For the seccond issue: Thats a good point, I have not found a good solution for that either, unfortunately
https://onlykey.io/
Built in hardware pin entry means your unlock code can’t be captured by a compromised machine. Emulates Yubikey if you need that, handles Fido / U2F, stores up to 12 passwords, acts as PGP and SSH key if you install the (open source) agent.
The SSH agent implementation is forked from https://trezor.io/ which is advertised more for crypyo wallet uses.
Edit: For OP’s concern about losing the key, it also has the ability to export an encrypted backup that can be restored to a replacement key
This is an interesting piece of kit, though I’m curious who the target market really is? Frankly I would be more comfortable regularly rotating my hardware security key’s password than I would be manually keying in my 2nd factors pin every time I need to use FIDO2 or TOTP. This would almost appear to be an excessive amount of security for me as an infosec professional which honestly makes me suspect it’s targeted towards a paranoid audience. Not that this wouldn’t have it’s applications. As a backup security key to be stored in a secure location this is definitely intriguing, but I can’t imagine using it on a daily basis.
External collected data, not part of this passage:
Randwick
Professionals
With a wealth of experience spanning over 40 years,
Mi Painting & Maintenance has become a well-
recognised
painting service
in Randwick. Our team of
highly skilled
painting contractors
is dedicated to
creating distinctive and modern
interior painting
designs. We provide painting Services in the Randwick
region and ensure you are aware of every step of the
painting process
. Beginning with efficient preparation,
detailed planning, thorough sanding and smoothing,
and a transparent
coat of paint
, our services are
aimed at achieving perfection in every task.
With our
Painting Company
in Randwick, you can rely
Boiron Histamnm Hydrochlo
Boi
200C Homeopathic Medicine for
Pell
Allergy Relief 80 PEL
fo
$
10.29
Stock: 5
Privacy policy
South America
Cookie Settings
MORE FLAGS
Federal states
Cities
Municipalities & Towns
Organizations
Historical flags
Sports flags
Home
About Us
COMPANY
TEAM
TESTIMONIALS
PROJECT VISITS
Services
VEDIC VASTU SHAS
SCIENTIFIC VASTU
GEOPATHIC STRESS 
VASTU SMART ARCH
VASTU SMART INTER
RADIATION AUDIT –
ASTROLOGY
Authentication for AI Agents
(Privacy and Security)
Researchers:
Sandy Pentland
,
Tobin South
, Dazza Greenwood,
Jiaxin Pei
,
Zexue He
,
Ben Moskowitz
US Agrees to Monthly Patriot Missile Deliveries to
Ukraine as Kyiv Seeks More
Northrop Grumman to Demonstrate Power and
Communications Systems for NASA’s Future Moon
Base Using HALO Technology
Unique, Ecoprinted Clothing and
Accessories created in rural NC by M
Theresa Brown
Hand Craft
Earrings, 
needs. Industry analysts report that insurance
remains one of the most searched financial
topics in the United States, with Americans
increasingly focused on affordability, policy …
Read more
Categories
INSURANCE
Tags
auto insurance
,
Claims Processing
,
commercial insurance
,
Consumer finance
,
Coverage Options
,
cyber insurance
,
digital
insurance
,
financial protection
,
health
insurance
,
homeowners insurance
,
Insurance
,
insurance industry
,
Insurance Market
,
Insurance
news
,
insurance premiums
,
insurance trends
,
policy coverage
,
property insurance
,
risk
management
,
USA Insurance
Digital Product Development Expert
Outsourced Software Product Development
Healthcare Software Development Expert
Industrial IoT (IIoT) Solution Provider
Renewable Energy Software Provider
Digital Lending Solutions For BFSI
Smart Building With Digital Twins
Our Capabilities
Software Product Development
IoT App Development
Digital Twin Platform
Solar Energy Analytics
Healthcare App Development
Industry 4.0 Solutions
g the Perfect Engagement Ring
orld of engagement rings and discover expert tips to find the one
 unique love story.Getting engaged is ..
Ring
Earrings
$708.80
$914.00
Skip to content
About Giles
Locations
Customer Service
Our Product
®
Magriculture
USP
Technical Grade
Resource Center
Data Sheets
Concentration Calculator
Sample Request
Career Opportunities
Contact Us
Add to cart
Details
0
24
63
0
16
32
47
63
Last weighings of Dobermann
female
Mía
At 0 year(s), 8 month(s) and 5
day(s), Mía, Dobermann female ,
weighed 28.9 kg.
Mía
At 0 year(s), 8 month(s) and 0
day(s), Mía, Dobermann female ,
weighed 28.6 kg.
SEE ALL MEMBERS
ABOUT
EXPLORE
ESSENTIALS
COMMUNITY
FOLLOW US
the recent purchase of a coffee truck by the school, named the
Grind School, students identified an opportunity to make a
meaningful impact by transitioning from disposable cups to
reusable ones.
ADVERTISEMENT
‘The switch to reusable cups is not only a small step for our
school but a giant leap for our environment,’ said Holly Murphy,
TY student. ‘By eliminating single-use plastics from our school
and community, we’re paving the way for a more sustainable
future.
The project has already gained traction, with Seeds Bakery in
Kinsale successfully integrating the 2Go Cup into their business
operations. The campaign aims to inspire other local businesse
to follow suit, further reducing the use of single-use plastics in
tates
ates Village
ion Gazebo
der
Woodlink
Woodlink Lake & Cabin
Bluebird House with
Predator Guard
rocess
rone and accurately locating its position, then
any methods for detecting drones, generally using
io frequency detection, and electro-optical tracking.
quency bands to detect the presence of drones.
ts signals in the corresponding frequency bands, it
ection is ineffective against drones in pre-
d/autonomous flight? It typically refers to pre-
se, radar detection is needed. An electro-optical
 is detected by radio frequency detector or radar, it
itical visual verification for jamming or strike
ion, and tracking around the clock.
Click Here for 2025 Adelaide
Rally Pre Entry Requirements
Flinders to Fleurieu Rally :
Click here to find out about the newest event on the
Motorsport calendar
I have one and I would not consider myself paranoid. I go to school part time and have to login with different accounts on rotating computers. It is nice to have a password manager I can plug into the PC instead of typing it off of my phone or having to memorize it.
Manually keying in the pin is only needed when plugging in the device. Challenges for TOTP, FIDO2, etc. are a configuration option, and are only 3 digits if enabled (press any button if disabled).
As for “excessive amount of security”, security as an absolute measure isn’t a great way to think about it. Use case and threat model are more apt.
For use case, I’ll point out it’s also a PGP and SSH device, where there is no third party server applying the first factor (something you know) and needs to apply both factors on device.
For threat model, I’ll give the example of an activist who is arrested. If their e-mail provider is in the country, they can compel the provider to give them access, allowing them to reset passwords on other more secure services hosted outside the country. The police now have the second factor (something you have), but can’t use it because it’s locked.
If your usecase and threat model don’t require the pinpad, Onlykey Duo is worth a look. No pin, USB A or C, and still gives you 6 slots to support any combination of Fido2, TOTP, SSH, PGP, and password storage.
I think “unnecessarily over-the-top” is a key demographic in every market. Not a large one, but definitely present.